- Goal of the exercise -
Repeat the entries shown below with every word and mark intact.

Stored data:

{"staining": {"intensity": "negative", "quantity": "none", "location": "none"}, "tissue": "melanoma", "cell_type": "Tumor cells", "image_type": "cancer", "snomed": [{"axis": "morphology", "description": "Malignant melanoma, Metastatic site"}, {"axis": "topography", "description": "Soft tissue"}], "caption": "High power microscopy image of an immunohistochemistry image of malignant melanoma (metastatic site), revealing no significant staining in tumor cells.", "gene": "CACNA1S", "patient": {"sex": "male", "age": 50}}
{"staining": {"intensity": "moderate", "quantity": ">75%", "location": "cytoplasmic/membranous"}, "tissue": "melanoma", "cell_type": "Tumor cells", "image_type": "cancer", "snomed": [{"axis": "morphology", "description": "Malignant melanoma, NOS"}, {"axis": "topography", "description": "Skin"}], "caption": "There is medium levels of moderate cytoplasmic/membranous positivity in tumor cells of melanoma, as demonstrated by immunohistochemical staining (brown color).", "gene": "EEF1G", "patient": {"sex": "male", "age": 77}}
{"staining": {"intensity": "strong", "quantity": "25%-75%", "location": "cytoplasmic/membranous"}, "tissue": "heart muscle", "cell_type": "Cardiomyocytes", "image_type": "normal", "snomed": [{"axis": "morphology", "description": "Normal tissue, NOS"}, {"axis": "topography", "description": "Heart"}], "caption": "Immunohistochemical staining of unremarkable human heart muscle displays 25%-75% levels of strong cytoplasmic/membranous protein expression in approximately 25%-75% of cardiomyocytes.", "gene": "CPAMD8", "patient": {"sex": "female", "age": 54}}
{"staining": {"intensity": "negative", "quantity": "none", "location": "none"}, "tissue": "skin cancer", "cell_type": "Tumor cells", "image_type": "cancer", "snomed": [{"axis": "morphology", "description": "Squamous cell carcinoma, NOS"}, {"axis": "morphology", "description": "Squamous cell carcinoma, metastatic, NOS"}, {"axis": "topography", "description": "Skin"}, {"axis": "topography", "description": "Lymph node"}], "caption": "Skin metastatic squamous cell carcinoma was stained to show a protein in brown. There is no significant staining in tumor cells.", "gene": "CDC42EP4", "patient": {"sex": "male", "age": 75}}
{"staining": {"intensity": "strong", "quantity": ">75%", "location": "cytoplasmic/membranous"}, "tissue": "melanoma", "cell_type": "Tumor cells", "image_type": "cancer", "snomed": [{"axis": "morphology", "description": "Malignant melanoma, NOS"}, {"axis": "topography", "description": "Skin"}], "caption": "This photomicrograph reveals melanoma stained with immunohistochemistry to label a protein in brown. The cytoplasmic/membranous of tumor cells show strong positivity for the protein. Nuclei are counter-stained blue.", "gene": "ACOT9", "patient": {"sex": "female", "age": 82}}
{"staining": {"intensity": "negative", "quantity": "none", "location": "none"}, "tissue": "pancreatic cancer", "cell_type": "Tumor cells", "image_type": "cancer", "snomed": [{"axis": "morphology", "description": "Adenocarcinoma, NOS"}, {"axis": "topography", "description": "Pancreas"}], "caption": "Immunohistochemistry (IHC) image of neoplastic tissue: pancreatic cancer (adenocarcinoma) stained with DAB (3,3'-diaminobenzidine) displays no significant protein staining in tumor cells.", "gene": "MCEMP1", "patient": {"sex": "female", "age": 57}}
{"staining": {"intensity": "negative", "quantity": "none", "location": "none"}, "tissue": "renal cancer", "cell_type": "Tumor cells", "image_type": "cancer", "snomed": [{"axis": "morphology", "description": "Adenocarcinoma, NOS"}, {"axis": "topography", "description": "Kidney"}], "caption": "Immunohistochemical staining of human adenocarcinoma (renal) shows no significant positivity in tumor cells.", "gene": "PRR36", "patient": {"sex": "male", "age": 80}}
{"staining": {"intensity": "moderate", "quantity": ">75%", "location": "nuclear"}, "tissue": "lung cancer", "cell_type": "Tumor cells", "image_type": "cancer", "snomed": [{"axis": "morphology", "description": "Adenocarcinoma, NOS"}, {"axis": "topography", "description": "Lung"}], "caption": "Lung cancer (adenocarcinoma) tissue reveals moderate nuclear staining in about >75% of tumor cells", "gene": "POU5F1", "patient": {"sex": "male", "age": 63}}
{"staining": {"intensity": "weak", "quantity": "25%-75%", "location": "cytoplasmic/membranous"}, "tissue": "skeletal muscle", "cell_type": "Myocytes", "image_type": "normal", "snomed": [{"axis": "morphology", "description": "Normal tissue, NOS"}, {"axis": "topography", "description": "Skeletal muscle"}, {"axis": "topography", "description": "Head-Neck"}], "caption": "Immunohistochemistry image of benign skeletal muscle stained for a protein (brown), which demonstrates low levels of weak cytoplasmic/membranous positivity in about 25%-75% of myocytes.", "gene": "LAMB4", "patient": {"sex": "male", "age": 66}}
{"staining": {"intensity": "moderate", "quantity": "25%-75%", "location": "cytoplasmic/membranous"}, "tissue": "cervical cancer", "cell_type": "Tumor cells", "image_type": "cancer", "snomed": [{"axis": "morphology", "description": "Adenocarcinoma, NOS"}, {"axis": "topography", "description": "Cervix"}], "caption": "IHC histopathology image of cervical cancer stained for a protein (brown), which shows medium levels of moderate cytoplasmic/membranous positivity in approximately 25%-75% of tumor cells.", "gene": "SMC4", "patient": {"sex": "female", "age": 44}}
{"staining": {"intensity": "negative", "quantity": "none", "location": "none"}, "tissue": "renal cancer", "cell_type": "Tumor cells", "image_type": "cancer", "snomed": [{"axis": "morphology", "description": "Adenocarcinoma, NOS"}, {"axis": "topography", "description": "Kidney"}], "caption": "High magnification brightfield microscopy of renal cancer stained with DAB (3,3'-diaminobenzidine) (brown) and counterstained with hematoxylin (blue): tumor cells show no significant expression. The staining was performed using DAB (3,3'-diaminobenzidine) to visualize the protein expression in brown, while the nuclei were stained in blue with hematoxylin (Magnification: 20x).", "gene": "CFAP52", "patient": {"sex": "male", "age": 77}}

- Expected answer -
{"staining": {"intensity": "negative", "quantity": "none", "location": "none"}, "tissue": "melanoma", "cell_type": "Tumor cells", "image_type": "cancer", "snomed": [{"axis": "morphology", "description": "Malignant melanoma, Metastatic site"}, {"axis": "topography", "description": "Soft tissue"}], "caption": "High power microscopy image of an immunohistochemistry image of malignant melanoma (metastatic site), revealing no significant staining in tumor cells.", "gene": "CACNA1S", "patient": {"sex": "male", "age": 50}}
{"staining": {"intensity": "moderate", "quantity": ">75%", "location": "cytoplasmic/membranous"}, "tissue": "melanoma", "cell_type": "Tumor cells", "image_type": "cancer", "snomed": [{"axis": "morphology", "description": "Malignant melanoma, NOS"}, {"axis": "topography", "description": "Skin"}], "caption": "There is medium levels of moderate cytoplasmic/membranous positivity in tumor cells of melanoma, as demonstrated by immunohistochemical staining (brown color).", "gene": "EEF1G", "patient": {"sex": "male", "age": 77}}
{"staining": {"intensity": "strong", "quantity": "25%-75%", "location": "cytoplasmic/membranous"}, "tissue": "heart muscle", "cell_type": "Cardiomyocytes", "image_type": "normal", "snomed": [{"axis": "morphology", "description": "Normal tissue, NOS"}, {"axis": "topography", "description": "Heart"}], "caption": "Immunohistochemical staining of unremarkable human heart muscle displays 25%-75% levels of strong cytoplasmic/membranous protein expression in approximately 25%-75% of cardiomyocytes.", "gene": "CPAMD8", "patient": {"sex": "female", "age": 54}}
{"staining": {"intensity": "negative", "quantity": "none", "location": "none"}, "tissue": "skin cancer", "cell_type": "Tumor cells", "image_type": "cancer", "snomed": [{"axis": "morphology", "description": "Squamous cell carcinoma, NOS"}, {"axis": "morphology", "description": "Squamous cell carcinoma, metastatic, NOS"}, {"axis": "topography", "description": "Skin"}, {"axis": "topography", "description": "Lymph node"}], "caption": "Skin metastatic squamous cell carcinoma was stained to show a protein in brown. There is no significant staining in tumor cells.", "gene": "CDC42EP4", "patient": {"sex": "male", "age": 75}}
{"staining": {"intensity": "strong", "quantity": ">75%", "location": "cytoplasmic/membranous"}, "tissue": "melanoma", "cell_type": "Tumor cells", "image_type": "cancer", "snomed": [{"axis": "morphology", "description": "Malignant melanoma, NOS"}, {"axis": "topography", "description": "Skin"}], "caption": "This photomicrograph reveals melanoma stained with immunohistochemistry to label a protein in brown. The cytoplasmic/membranous of tumor cells show strong positivity for the protein. Nuclei are counter-stained blue.", "gene": "ACOT9", "patient": {"sex": "female", "age": 82}}
{"staining": {"intensity": "negative", "quantity": "none", "location": "none"}, "tissue": "pancreatic cancer", "cell_type": "Tumor cells", "image_type": "cancer", "snomed": [{"axis": "morphology", "description": "Adenocarcinoma, NOS"}, {"axis": "topography", "description": "Pancreas"}], "caption": "Immunohistochemistry (IHC) image of neoplastic tissue: pancreatic cancer (adenocarcinoma) stained with DAB (3,3'-diaminobenzidine) displays no significant protein staining in tumor cells.", "gene": "MCEMP1", "patient": {"sex": "female", "age": 57}}
{"staining": {"intensity": "negative", "quantity": "none", "location": "none"}, "tissue": "renal cancer", "cell_type": "Tumor cells", "image_type": "cancer", "snomed": [{"axis": "morphology", "description": "Adenocarcinoma, NOS"}, {"axis": "topography", "description": "Kidney"}], "caption": "Immunohistochemical staining of human adenocarcinoma (renal) shows no significant positivity in tumor cells.", "gene": "PRR36", "patient": {"sex": "male", "age": 80}}
{"staining": {"intensity": "moderate", "quantity": ">75%", "location": "nuclear"}, "tissue": "lung cancer", "cell_type": "Tumor cells", "image_type": "cancer", "snomed": [{"axis": "morphology", "description": "Adenocarcinoma, NOS"}, {"axis": "topography", "description": "Lung"}], "caption": "Lung cancer (adenocarcinoma) tissue reveals moderate nuclear staining in about >75% of tumor cells", "gene": "POU5F1", "patient": {"sex": "male", "age": 63}}
{"staining": {"intensity": "weak", "quantity": "25%-75%", "location": "cytoplasmic/membranous"}, "tissue": "skeletal muscle", "cell_type": "Myocytes", "image_type": "normal", "snomed": [{"axis": "morphology", "description": "Normal tissue, NOS"}, {"axis": "topography", "description": "Skeletal muscle"}, {"axis": "topography", "description": "Head-Neck"}], "caption": "Immunohistochemistry image of benign skeletal muscle stained for a protein (brown), which demonstrates low levels of weak cytoplasmic/membranous positivity in about 25%-75% of myocytes.", "gene": "LAMB4", "patient": {"sex": "male", "age": 66}}
{"staining": {"intensity": "moderate", "quantity": "25%-75%", "location": "cytoplasmic/membranous"}, "tissue": "cervical cancer", "cell_type": "Tumor cells", "image_type": "cancer", "snomed": [{"axis": "morphology", "description": "Adenocarcinoma, NOS"}, {"axis": "topography", "description": "Cervix"}], "caption": "IHC histopathology image of cervical cancer stained for a protein (brown), which shows medium levels of moderate cytoplasmic/membranous positivity in approximately 25%-75% of tumor cells.", "gene": "SMC4", "patient": {"sex": "female", "age": 44}}
{"staining": {"intensity": "negative", "quantity": "none", "location": "none"}, "tissue": "renal cancer", "cell_type": "Tumor cells", "image_type": "cancer", "snomed": [{"axis": "morphology", "description": "Adenocarcinoma, NOS"}, {"axis": "topography", "description": "Kidney"}], "caption": "High magnification brightfield microscopy of renal cancer stained with DAB (3,3'-diaminobenzidine) (brown) and counterstained with hematoxylin (blue): tumor cells show no significant expression. The staining was performed using DAB (3,3'-diaminobenzidine) to visualize the protein expression in brown, while the nuclei were stained in blue with hematoxylin (Magnification: 20x).", "gene": "CFAP52", "patient": {"sex": "male", "age": 77}}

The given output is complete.